Page 13 of One Shot

Page List
Font Size:

At her age, he had still been all hormones and testosterone, chasing puck bunnies with the same reckless abandon he chased actual pucks on the ice.

He had to keep his gaze averted from her. That was the trick. Staring too long into those sparkling blue depths was a dangerous game. Maintain boundaries. Maintain self-control.

Maintain a shred of respect toward your ex-wife, you absolute dufus.

Clearing his throat, Liam sat up straighter and gestured vaguely with his free hand.

“So, uh, thanks for the patch job…but you should probably get some sleep, eh? I’ll be alright to take over from here, and the girls are bound to run you ragged tomorrow.”

He could have sworn he saw Sunny’s shoulders slump ever so slightly. Though whether from fatigue, guilt, or something else, he could not tell. But then she blinked and nodded briskly.

“Oh! Right, of course. You’ll want to switch out the compress when it gets warm and alternate warm and cold through the night to keep the swelling down.”

“Got it, thanks. Been here before,” he replied.

Liam mustered a tight smile, hoping to convey his gratitude without any unintended undertones.

Sunny chewed her plump lower lip pensively for a moment, then seemed to make up her mind about something. She met his guarded gaze with those earnest blue eyes.

“The girls — and I — are really glad you’re okay, Liam. Those brawls always look so brutal on TV. When we were watching…they got scared. They worry about you. I can’t say my heart wasn’t hammering away either.”

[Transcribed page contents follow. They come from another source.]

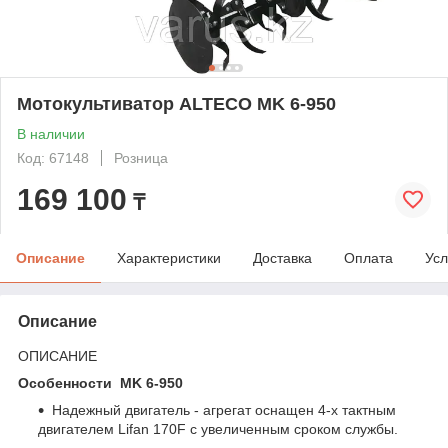
Мотокультиватор ALTECO MK 6-950
В наличии
Код: 67148
Розница
169 100
₸
Описание
Характеристики
Доставка
Оплата
Усл
Описание
ОПИСАНИЕ
Особенности MK 6-950
Надежный двигатель - агрегат оснащен 4-х тактным
двигателем Lifan 170F с увеличенным сроком службы.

There it was again, that flicker of wistfulness in her tone that he didn’t quite know how to process.

Liam gave a sheepish shrug.

“It’s part and parcel of the job, no getting away from it,” he said. “And it pays for all this.” He gestured around the big house. “Plus the best schools and anything the girls could ever need. Everything comes with a price, but I’m hardly complaining about my station in life.”

Sunny searched his face with those impossibly bright blue eyes, seeming to find something in the depths of his expression.

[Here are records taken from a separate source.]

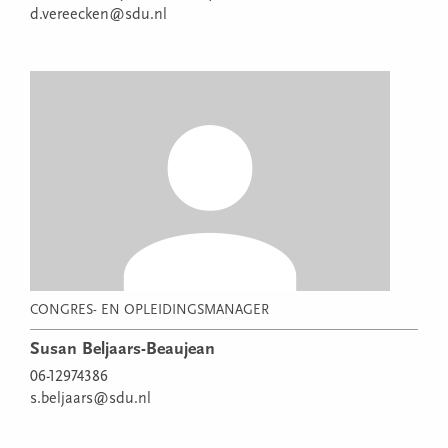
d.vereecken@sdu.nl
CONGRES- EN OPLEIDINGSMANAGER
Susan Beljaars-Beaujean
06-12974386
s.beljaars@sdu.nl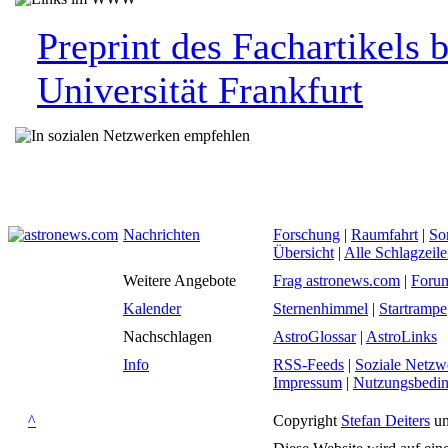
Preprint des Fachartikels 
Universität Frankfurt
Nachrichten
Forschung
|
Raumfahrt
|
So
Übersicht
|
Alle Schlagzeil
Weitere Angebote
Frag astronews.com
|
Foru
Kalender
Sternenhimmel
|
Startrampe
Nachschlagen
AstroGlossar
|
AstroLinks
Info
RSS-Feeds
|
Soziale Netzw
Impressum
|
Nutzungsbedi
^
Copyright
Stefan Deiters
un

“But you,” she said, “take care of you, Liam. Money and fame mean little to the girls. They just want their dad, whole and healthy. Big houses and big cars are nice things, but things are just…well…things. They aren’t people. They aren’t what really matter.”

Liam could hear echoes of Kate in those words. His wife would be mortified every time he came home with an injury, always telling him to hang up his skates and that he’d done enough for the team.

He felt his breath catch and a sheen of wetness form in his eyes.

Sunny looked stricken as she stared into his face. After a brief hesitation, she leaned in and pressed a feather-light kiss to his uninjured cheek.

“Take care, Liam,” she whispered. “You are needed here.”

Then she abruptly stood and left.

Liam was left alone with the sound of his own ragged breaths, the pictures of his late wife, and his swirling thoughts. Sunny’s kiss had been innocent, he reasoned — just a charitable gesture while he was in pain. There was probably no more to read into it.

Yet his cheek still tingled where her lips had brushed gently against his scruff. Every rational instinct warned him to keep the wall up, to maintain the boundaries firmly in place.

But a more reckless, primal part of him couldn’t help wondering how those honeyed lips might taste if she kissed him for real.

Sunny

With shaking hands, Sunny closed the door to her bedroom and leaned against it. She squeezed her eyes shut, but it did nothing to quell the violent pounding of her heart.

What had she been thinking, kissing Liam like that? She hadn’t been thinking — that was the problem. She had simply seen that familiar, haunting pain in his eyes and acted on instinct. So casual and impulsive, like a love-struck teenager instead of a professional. The soft rasp of his evening stubble still tingled against her lips, sending aftershocks through her nerve endings.

“Get a grip, Sunny,” she chastised herself, pushing off the door to pace her modest room.

She sat heavily on the bed, clenching her fists. She needed to get her head straight, and that started with being honest with herself.

When she had interviewed for this job, the prospect of working for a handsome and well-known figure like Liam Anderson had been an added incentive. What red-blooded woman wouldn’t feel a stir of attraction for the charismatic hockey star? With his brooding athleticism, artfully tousled hair, and penetrating eyes, he epitomized the tall, dark, and smoldering ideal.